[Stored data]

* * * * * * * * *

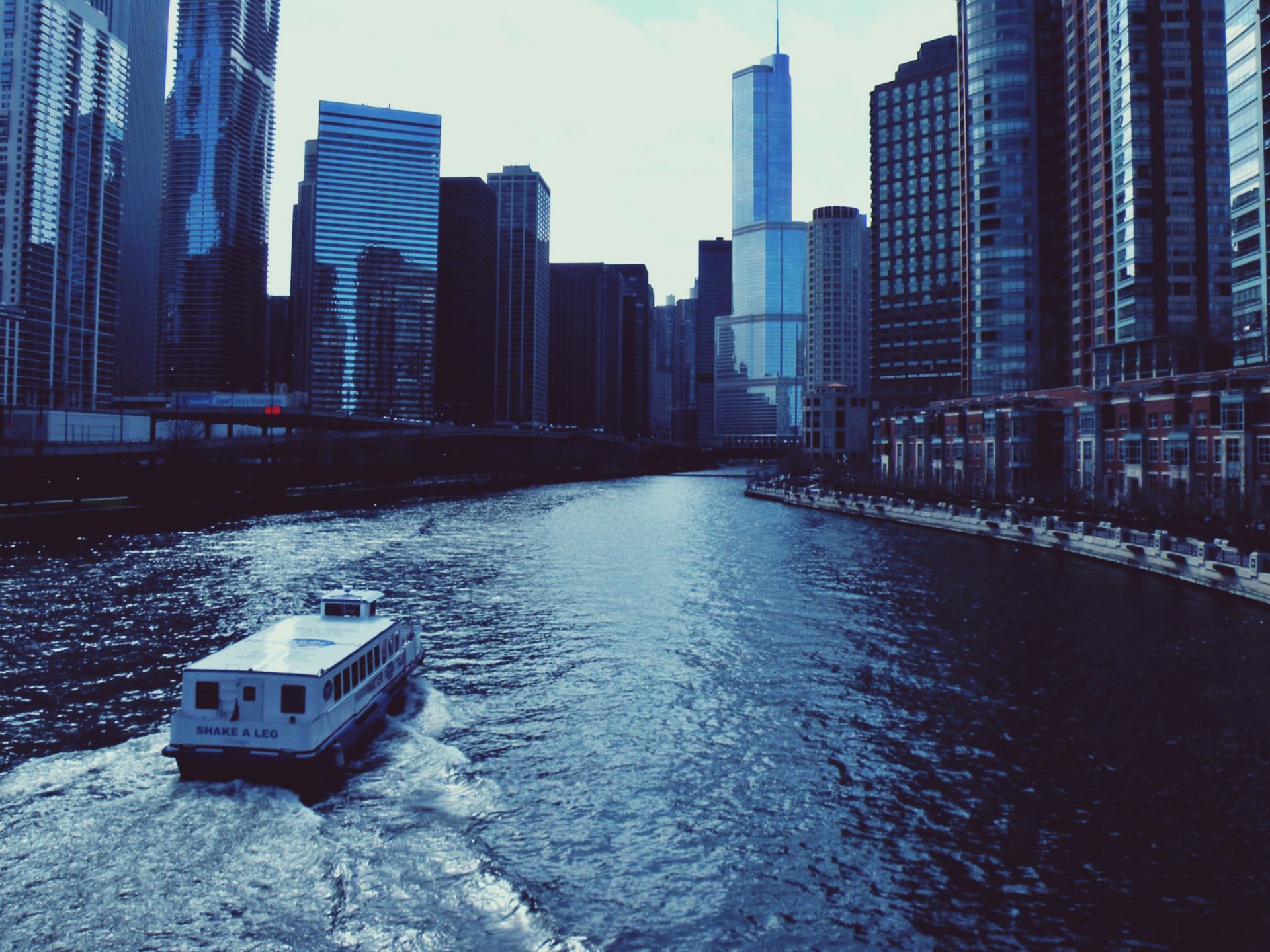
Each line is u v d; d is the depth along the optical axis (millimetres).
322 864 21734
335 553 79500
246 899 20172
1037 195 191500
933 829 24516
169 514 108125
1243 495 76188
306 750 25797
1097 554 74938
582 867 22281
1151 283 147875
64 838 22531
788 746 30594
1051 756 29641
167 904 19844
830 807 25859
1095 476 105188
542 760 29141
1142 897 21062
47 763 27312
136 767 27109
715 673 39531
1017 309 191625
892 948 19172
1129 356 148250
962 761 29250
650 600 57375
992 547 85188
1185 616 50781
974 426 131500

* * * * * * * * *

Take the lines above from the one holding "1051 756 29641" to the last and output them exactly.

1051 756 29641
167 904 19844
830 807 25859
1095 476 105188
542 760 29141
1142 897 21062
47 763 27312
136 767 27109
715 673 39531
1017 309 191625
892 948 19172
1129 356 148250
962 761 29250
650 600 57375
992 547 85188
1185 616 50781
974 426 131500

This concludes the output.